Multivariable Calculus, Total Derivative

Total Derivative

Let p be a point in n dimensional space, and let f be a real valued function, defined in a neighborhood about p. Let v be a vector in n space that starts at p and points "up hill", according to the surface defined by f. The first order taylor approximation in n dimensions is now f(p) + x.v + e(x), where x is a vector heading away from p, x.v is the dot product of the two vectors, and e is the error term. In other words, the components of v tell us how much to rise or fall for each of the orthogonal directions we might travel. Multiply each change in elevation by the component of travel in that direction, and add it all up to get the total change in elevation. And you'll be off by a bit, which is what the error term is for.

If this error term approaches 0 as x approaches 0, then f is continuous at p. However, if the error is an ever decreasing percentage of the length of x, as x approaches 0, then f is differentiable at p. Thus differentiable implies continuous. To state it analytically, f is differentiable if e(x)/|x| approaches 0 as |x| approaches 0, where |x| is the length of the vector x, or the distance from p.

Sometimes we divide e by |x|, then write f = f(p) + x.v + |x|×e(x). Here f is differentiable if e approaches 0 as |x| approaches 0. It's the same definition, just a matter of convention.

Let u be a unit vector, indicating the direction of travel, and let h be a real number, indicating the distance traveled. Thus x is h×u, and |x| = h. What about f(p+x)-f(p) over h?

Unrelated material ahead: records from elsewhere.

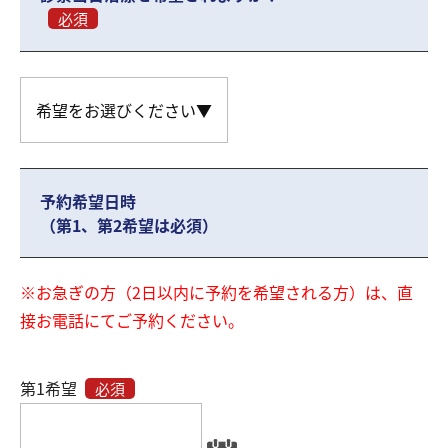
必須
予約希望日時
（第1、第2希望は必須）
※お急ぎの方（2日以内に予約を希望される方）は、直
接お電話にてご予約ください。
第1希望
必須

Using the latter definition of e, the limit becomes h×u.v+h×e(x) over h, or u.v+e(x). Yet e approaches 0 for small h, so the directional derivative exists, and is the dot product of u and v. If we are moving in the general direction of v, we are moving up hill. If we are moving away from v, we are moving down hill. If we are moving perpendicular to v, the elevation is constant, as though we were walking along the side of a mountain.

The n partial derivatives are equal to v dotted with the n unit vectors that point along the axes. In other words, the n partials are the n components of the vector v.

Suppose there are two vectors, v and w, that both demonstrate differentiability at the point p. Each has its own error function, which approaches 0 as we stay close to p. Let v and w differ in the j^th component. Now v and w give different answers for the partial of f with respect to the j^th coordinate. There is only one partial in this direction, one right answer, hence there is only one vector v that establishes differentiability of f at p. Call this vector the gradient of f at p. This is written∇f(p). It represents the derivative, or the total derivative, of f at p.

If f is differentiable, we know what the gradient is; its components must be the partials of f with respect to the coordinates in n space. Let's consider an example.

If f(x,y) = xy, ∇f = y,x. If you're looking east, the slope up, or down, is determined by the y coordinate. And as you look north, the slope is determined by the x coordinate. The gradient becomes the vector y,x. At the origin, the gradient is 0, and the surface is flat. Of course it does curve up as you move into the first quadrant, and down as you move into the second quadrant, but if you're small enough, like a tiny ant, the surface looks flat at the origin.

Note that a nontrivial gradient implies an "up hill" direction, precluding a local minimum or maximum. This is analogous to the one dimensional case, where a local maximum or minimum requires a derivative of 0.